(Dataset entries)
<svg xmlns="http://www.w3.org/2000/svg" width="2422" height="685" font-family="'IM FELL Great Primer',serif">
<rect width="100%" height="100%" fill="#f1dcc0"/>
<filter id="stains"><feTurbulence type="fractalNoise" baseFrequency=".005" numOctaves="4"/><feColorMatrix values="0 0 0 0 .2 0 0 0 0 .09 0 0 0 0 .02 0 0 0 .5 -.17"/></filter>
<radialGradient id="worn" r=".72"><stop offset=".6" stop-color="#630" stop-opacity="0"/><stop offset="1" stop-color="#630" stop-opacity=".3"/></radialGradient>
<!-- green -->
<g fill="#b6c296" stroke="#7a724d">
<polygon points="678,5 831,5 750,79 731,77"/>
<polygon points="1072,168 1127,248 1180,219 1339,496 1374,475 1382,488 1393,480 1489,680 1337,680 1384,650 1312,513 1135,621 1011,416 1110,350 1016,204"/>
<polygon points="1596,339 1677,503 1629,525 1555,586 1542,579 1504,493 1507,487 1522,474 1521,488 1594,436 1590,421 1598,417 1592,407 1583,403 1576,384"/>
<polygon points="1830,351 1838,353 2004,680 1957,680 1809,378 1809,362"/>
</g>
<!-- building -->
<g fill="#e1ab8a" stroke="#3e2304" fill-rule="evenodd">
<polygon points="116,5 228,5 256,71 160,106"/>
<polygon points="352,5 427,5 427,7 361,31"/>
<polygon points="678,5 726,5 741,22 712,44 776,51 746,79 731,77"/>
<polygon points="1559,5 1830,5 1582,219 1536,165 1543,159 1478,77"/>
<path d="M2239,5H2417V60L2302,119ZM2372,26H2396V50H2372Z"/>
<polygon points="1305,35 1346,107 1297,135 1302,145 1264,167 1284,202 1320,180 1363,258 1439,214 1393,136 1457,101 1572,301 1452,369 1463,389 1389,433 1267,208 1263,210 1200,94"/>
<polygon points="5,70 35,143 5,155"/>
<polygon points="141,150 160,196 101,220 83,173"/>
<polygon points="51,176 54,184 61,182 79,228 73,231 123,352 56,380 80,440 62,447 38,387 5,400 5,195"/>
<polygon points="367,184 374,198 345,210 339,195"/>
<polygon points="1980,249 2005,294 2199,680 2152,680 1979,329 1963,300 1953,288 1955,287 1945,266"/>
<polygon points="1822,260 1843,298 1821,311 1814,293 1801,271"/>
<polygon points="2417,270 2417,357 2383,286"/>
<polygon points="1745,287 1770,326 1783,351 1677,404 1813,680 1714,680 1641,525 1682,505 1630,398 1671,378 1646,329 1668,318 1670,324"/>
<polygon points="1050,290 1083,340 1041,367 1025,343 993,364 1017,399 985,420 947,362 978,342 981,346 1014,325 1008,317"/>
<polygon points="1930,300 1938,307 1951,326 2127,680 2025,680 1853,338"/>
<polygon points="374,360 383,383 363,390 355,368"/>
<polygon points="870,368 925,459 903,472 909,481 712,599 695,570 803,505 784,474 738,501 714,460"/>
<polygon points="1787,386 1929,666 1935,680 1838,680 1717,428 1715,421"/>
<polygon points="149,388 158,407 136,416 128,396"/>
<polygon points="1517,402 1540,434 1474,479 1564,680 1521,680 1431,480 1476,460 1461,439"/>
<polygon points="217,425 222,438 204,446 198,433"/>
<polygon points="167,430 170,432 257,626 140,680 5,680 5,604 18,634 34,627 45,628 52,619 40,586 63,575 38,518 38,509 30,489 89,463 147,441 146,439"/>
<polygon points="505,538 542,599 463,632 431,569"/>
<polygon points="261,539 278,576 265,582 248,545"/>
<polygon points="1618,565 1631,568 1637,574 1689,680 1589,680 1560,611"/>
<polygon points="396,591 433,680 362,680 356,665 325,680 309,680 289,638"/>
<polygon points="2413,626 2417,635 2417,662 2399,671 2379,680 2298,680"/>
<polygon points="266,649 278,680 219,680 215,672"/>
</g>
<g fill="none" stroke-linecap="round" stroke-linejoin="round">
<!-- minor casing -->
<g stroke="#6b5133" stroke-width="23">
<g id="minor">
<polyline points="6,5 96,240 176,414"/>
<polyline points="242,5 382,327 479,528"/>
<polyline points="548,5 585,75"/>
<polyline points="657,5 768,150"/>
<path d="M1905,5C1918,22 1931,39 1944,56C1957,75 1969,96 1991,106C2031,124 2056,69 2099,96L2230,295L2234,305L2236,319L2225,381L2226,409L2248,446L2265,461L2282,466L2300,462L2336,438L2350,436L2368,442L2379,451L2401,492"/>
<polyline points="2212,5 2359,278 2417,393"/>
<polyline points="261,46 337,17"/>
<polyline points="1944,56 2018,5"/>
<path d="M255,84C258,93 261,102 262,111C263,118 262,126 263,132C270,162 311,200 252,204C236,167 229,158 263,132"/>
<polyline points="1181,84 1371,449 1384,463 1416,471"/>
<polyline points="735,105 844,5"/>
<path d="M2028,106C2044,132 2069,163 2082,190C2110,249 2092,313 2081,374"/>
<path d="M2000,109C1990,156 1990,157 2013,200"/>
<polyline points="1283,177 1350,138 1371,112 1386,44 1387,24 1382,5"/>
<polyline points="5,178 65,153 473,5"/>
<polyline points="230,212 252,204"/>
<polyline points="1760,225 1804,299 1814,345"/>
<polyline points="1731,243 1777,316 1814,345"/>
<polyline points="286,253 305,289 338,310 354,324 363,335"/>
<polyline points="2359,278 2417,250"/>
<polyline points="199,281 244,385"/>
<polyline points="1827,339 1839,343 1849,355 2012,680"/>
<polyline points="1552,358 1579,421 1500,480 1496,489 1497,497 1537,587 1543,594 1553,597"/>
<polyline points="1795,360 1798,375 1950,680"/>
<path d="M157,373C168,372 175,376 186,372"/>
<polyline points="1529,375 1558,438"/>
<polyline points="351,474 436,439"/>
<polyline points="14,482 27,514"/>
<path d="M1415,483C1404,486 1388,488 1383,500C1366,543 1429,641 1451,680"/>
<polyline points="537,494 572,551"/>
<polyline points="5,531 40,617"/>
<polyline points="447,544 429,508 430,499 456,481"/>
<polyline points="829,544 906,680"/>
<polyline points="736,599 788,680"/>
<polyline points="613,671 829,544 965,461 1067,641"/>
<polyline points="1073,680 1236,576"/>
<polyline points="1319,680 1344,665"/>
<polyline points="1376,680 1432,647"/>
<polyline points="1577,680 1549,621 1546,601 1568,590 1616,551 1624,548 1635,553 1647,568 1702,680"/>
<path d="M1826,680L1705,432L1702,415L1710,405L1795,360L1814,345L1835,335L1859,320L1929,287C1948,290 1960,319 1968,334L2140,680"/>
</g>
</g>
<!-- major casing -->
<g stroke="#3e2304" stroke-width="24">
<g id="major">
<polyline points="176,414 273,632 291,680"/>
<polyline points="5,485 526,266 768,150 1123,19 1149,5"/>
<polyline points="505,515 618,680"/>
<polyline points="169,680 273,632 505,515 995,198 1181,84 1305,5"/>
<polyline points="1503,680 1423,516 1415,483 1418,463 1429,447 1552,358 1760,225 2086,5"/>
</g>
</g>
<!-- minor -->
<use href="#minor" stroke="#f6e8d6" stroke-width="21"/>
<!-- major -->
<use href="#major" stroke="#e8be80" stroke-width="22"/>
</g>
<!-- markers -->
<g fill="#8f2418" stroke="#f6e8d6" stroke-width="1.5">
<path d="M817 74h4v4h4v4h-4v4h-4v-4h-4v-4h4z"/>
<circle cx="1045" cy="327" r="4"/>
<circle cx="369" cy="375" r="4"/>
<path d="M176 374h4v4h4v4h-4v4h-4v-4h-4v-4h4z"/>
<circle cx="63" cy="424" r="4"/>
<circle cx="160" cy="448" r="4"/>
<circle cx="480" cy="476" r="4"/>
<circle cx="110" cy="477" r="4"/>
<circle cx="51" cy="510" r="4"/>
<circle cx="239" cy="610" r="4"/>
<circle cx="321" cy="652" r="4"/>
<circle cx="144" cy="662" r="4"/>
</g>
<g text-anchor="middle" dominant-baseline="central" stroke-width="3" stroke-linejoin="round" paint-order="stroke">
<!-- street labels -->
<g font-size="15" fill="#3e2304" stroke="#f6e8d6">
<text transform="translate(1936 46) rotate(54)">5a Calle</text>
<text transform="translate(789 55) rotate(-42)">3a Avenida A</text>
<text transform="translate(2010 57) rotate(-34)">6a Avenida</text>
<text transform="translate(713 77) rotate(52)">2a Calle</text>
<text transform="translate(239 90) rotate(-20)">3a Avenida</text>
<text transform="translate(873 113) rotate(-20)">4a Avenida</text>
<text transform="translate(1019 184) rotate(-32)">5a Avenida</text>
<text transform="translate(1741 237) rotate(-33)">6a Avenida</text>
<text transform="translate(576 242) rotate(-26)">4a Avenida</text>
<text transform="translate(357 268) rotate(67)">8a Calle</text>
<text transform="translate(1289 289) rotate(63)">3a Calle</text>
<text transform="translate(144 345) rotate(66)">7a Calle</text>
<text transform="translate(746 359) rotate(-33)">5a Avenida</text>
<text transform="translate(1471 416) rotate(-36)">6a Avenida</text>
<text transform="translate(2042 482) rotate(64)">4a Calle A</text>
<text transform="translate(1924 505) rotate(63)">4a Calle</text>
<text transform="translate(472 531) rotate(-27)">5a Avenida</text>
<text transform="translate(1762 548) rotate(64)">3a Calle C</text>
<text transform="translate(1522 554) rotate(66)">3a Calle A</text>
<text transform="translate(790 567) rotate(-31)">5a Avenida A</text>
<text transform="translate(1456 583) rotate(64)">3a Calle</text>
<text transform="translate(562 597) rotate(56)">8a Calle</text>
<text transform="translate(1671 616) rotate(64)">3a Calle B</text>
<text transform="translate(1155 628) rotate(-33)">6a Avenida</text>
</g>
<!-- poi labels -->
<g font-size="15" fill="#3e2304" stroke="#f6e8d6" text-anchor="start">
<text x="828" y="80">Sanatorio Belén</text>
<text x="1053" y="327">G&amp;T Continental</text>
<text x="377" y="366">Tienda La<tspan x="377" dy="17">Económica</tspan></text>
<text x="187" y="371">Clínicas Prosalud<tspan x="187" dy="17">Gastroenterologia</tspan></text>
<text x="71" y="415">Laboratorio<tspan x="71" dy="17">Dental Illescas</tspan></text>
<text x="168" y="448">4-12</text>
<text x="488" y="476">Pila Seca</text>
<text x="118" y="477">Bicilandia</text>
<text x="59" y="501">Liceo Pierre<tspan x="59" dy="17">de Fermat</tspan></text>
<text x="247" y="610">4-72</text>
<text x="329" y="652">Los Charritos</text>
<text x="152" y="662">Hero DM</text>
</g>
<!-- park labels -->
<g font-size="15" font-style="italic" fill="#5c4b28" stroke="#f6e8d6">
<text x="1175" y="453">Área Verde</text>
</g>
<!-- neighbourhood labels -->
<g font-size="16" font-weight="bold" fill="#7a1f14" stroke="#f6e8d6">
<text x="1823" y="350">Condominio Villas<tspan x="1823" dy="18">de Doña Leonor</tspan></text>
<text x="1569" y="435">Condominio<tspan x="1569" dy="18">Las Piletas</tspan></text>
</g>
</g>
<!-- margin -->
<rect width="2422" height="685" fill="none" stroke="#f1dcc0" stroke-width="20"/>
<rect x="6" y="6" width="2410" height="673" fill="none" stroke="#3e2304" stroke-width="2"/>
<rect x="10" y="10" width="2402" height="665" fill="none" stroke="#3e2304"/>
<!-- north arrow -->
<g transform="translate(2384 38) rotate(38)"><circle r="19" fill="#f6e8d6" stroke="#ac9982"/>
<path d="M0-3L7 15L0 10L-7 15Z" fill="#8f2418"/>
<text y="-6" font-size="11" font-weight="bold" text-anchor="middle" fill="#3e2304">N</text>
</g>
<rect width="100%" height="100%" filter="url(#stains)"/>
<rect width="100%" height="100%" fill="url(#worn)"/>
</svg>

*EXERCISE*.
Copy every line of the entries above in which "worn" occurs.

*RESPONSE TO THIS TASK*.
<radialGradient id="worn" r=".72"><stop offset=".6" stop-color="#630" stop-opacity="0"/><stop offset="1" stop-color="#630" stop-opacity=".3"/></radialGradient>
<rect width="100%" height="100%" fill="url(#worn)"/>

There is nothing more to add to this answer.